Exercise objective.
The full text of the records below, minus any pictures, should be given back word for word.

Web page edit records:
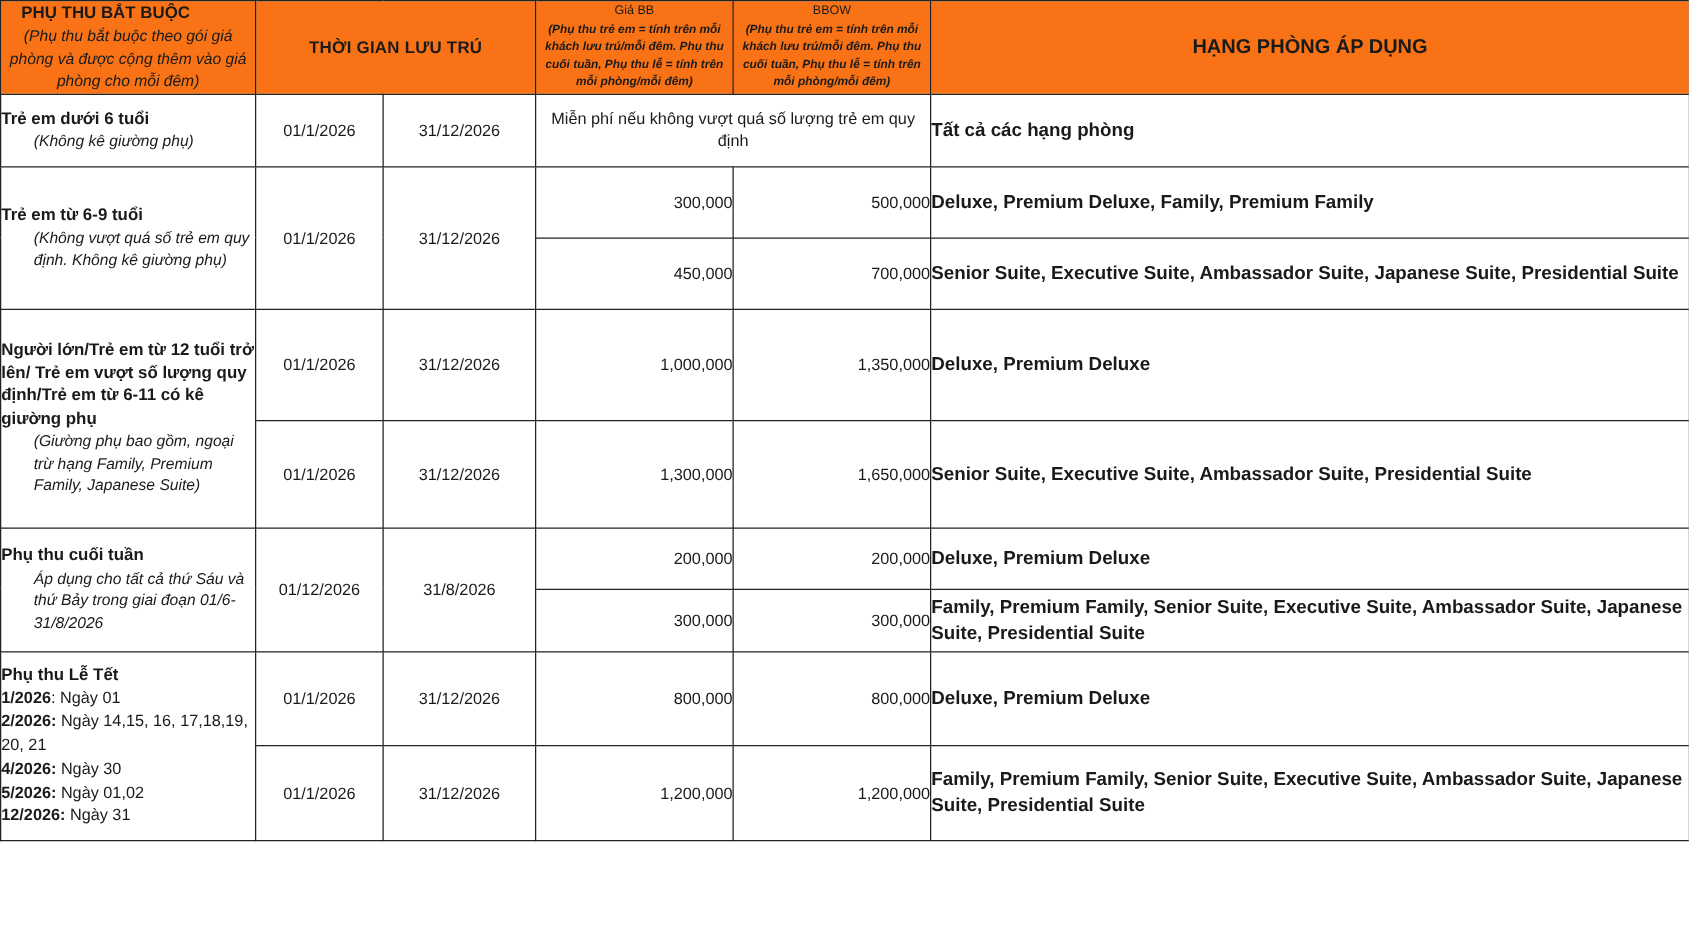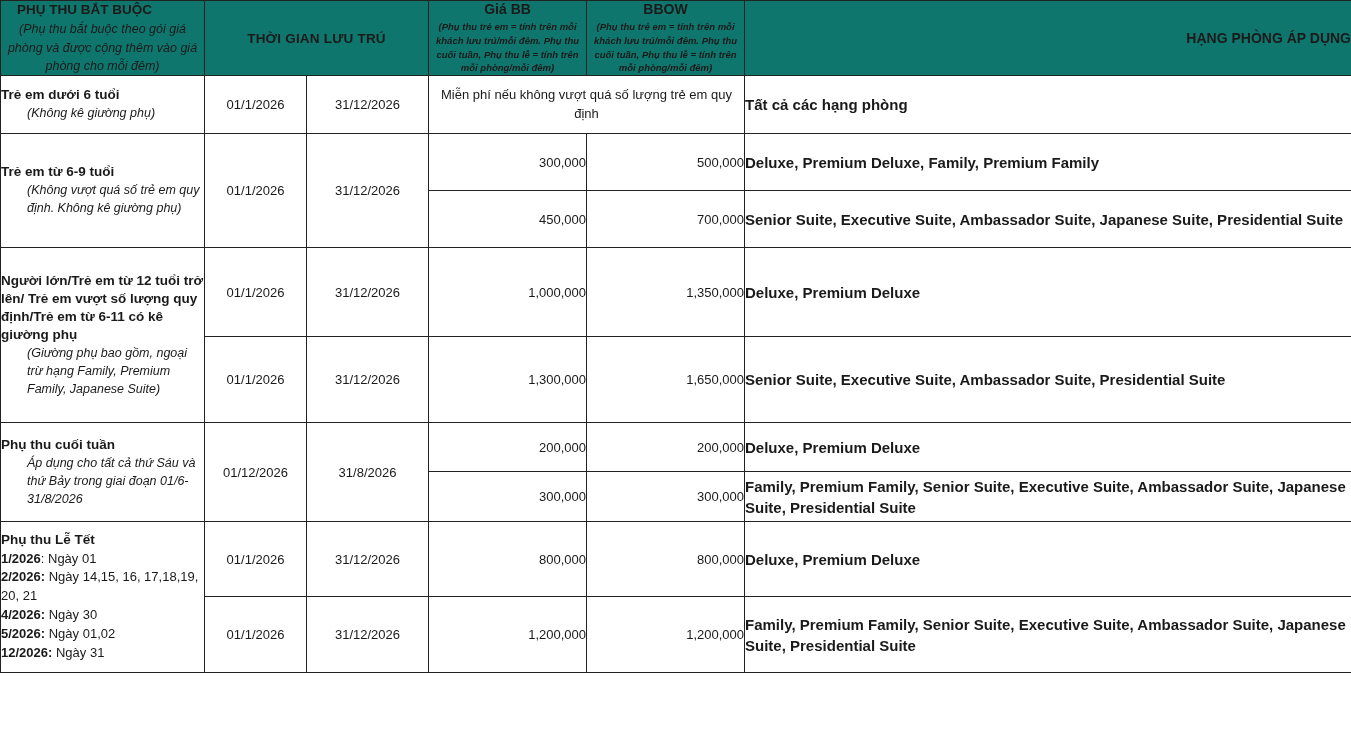--- a/index.html
+++ b/index.html
@@ -34,7 +34,7 @@
 
   
   thead th {
-    background: #0f766e;
+    background: #f97316;
     text-align: center;
     font-weight: bold;
   }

The completed task.
--- a/index.html
+++ b/index.html
@@ -34,7 +34,7 @@
 
   
   thead th {
-    background: #0f766e;
+    background: #f97316;
     text-align: center;
     font-weight: bold;
   }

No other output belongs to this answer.